The question I’m asking myself is this: if your product/service does lots of different things for different people do you want to go in and disrupt these conversations by insisting on a single truth in your marketing? That’s not the same thing, by the way, as being all things to all people.

And you’re bound to enjoy this argument for the periphery quoted by Earl Mardle

Picture yourself watching a one-minute video of two teams of three players each. One team wears white shirts and the other black shirts, and the members move around one another in a small room tossing two basketballs. Your task is to count the number of passes made by the white team–not easy given the weaving movement of the players. Unexpectedly, after 35 seconds a gorilla enters the room, walks directly through the farrago of bodies, thumps his chest and, nine seconds later, exits. Would you see the gorilla?

Most of us believe we would. In fact, 50 percent of subjects in this remarkable experiment by Daniel J. Simons of the University of Illinois and Christopher F. Chabris of Harvard University did not see the gorilla, even when asked if they noticed anything unusual…

Now, you might be thinking that this is really about our old friend data overload – if you say too much, people don’t listen. Good point, but then as regular readers will recall, no less an authority than my friend Ton has established that data overload doesn’t exist…) And they will listen if what you say engages them – and not if you recite some standard mantra designed for the average recipient.

And the thing that gets me about the whole elevator speech meme is the implicit assumption that when you meet a CEO you should allow him/her to force you into distilling yourself into 90 seconds. I sometimes quip that my response would be:

One thing I do is help organisations recover from the dreadful adverse effects of bosses who make people squeeze themselves into 90 second speeches – instead of fostering respectful conversations… I do this by challenging such people to answer – and we’ve got about 55 seconds left now – what’s it like to get a taste of your own medicine? Hurry, time’s running out!”

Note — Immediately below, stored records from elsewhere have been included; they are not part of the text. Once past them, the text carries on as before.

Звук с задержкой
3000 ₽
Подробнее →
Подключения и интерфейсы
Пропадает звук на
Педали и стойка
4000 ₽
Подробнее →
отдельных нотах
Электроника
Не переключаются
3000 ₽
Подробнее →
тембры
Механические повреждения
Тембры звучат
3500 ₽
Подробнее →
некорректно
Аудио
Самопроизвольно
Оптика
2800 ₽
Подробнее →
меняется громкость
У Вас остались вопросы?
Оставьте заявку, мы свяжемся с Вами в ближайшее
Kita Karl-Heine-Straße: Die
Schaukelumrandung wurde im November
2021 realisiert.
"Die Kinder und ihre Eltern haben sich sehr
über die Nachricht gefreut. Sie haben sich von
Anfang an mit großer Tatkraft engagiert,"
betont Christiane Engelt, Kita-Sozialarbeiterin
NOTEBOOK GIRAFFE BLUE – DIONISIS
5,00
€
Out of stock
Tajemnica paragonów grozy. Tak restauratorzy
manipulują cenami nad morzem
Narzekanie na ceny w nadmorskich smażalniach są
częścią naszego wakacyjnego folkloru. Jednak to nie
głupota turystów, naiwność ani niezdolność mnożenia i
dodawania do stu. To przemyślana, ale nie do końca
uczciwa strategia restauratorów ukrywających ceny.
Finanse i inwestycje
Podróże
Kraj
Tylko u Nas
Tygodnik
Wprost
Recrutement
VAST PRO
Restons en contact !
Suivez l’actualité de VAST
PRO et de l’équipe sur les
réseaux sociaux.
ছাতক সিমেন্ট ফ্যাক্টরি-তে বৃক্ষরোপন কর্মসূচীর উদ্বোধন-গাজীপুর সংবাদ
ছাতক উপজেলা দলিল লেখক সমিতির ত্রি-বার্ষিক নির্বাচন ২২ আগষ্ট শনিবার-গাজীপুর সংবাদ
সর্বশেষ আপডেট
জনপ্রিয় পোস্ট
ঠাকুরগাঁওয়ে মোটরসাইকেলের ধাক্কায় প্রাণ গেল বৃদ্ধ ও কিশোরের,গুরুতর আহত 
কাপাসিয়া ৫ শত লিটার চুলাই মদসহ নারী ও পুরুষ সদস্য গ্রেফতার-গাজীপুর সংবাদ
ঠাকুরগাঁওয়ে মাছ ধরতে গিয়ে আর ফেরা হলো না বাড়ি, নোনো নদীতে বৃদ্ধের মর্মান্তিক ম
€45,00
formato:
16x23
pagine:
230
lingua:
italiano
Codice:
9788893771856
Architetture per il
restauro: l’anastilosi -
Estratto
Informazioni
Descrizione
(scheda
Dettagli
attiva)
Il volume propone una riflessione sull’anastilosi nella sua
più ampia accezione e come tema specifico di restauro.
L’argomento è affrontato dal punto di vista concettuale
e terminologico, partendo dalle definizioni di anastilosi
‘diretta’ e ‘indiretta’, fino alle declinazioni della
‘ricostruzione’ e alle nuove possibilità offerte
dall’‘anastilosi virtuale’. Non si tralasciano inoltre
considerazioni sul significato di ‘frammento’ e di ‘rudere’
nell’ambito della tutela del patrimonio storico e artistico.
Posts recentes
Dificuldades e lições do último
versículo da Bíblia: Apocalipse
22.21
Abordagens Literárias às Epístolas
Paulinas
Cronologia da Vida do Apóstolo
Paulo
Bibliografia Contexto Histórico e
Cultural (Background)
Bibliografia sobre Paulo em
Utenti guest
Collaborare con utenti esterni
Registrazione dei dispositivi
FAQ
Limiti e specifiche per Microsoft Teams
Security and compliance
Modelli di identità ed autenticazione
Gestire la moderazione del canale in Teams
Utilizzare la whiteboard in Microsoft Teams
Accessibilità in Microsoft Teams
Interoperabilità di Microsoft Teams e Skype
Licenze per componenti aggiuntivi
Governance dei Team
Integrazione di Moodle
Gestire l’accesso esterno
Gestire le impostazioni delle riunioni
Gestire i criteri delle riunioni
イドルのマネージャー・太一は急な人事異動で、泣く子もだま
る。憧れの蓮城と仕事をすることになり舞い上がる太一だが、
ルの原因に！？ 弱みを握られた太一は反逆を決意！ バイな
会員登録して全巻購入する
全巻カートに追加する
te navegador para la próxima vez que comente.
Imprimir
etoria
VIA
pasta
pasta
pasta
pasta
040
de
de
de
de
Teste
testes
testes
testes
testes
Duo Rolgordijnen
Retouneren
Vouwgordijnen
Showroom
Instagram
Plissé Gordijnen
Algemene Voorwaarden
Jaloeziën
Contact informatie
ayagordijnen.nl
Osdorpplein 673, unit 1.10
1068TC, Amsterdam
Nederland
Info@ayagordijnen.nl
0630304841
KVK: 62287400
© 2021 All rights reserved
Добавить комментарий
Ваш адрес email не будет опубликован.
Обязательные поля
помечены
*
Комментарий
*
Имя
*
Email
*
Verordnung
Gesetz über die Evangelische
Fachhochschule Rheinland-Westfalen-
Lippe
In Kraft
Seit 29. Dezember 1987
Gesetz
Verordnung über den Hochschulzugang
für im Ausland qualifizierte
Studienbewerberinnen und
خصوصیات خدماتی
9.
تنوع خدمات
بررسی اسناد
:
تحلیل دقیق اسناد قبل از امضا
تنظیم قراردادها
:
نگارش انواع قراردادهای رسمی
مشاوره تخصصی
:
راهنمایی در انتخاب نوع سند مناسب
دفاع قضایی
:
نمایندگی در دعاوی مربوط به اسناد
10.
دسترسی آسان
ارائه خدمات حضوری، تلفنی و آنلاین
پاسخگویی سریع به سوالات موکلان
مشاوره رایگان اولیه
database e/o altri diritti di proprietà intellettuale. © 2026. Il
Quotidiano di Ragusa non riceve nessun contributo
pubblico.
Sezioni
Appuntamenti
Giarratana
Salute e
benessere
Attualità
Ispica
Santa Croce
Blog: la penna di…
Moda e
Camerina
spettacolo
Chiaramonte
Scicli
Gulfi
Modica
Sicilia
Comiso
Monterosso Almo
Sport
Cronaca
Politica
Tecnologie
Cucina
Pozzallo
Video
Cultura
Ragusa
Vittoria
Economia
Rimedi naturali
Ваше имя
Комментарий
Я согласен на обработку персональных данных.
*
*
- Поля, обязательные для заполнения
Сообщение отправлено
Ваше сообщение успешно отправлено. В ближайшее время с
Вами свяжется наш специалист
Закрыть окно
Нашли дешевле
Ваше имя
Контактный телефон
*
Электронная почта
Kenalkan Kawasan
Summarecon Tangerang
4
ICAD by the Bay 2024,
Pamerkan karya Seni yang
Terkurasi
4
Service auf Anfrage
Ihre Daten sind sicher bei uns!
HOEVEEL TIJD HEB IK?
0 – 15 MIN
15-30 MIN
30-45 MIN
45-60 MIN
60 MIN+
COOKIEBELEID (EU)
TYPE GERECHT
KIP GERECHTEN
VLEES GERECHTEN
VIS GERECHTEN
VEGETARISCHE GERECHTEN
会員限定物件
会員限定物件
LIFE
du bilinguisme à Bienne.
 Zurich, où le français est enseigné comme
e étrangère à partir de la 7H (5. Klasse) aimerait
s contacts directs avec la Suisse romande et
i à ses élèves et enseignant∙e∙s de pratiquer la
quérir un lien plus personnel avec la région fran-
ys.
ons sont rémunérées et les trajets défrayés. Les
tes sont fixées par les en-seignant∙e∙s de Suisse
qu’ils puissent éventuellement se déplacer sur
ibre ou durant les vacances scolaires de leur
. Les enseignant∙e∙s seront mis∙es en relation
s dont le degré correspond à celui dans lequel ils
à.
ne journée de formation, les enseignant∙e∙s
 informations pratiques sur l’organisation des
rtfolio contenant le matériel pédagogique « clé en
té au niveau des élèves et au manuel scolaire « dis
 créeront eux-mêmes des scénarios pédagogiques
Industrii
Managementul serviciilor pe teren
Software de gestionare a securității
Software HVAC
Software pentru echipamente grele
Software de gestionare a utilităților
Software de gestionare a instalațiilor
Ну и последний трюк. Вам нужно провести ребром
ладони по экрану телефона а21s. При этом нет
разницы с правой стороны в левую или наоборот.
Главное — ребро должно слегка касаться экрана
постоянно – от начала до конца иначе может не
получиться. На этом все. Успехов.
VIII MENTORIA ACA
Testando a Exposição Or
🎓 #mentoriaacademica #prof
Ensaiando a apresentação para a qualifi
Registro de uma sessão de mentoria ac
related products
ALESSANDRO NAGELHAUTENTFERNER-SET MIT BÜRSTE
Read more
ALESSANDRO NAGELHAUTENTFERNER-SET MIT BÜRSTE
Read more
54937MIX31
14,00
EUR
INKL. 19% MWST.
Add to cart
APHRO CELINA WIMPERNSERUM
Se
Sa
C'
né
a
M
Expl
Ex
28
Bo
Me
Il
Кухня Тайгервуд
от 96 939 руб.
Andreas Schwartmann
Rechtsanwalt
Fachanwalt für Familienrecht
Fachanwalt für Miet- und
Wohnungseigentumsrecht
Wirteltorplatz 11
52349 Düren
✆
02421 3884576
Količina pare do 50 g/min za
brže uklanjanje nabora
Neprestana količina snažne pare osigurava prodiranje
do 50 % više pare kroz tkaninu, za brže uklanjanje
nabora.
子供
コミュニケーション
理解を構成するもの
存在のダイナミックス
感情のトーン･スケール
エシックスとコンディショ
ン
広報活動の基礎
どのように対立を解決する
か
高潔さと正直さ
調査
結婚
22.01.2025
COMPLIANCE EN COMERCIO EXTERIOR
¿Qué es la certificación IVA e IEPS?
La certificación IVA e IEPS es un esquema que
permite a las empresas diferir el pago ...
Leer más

None of which is to say focus is always bad. Absolutely not. There have definitely been times in my life when I have been more single-minded and they have often been exciting (and occasionally disastrous). For me, this is clearly not one of those times… even if it may turn out to be the prelude to one…

Interim conclusion: the truth is probably paradoxical (see my post on polarity management).

Oh, and talk about synchronicity. I’ve just this second noticed a new post of Curt’s: There’s more than one right answer.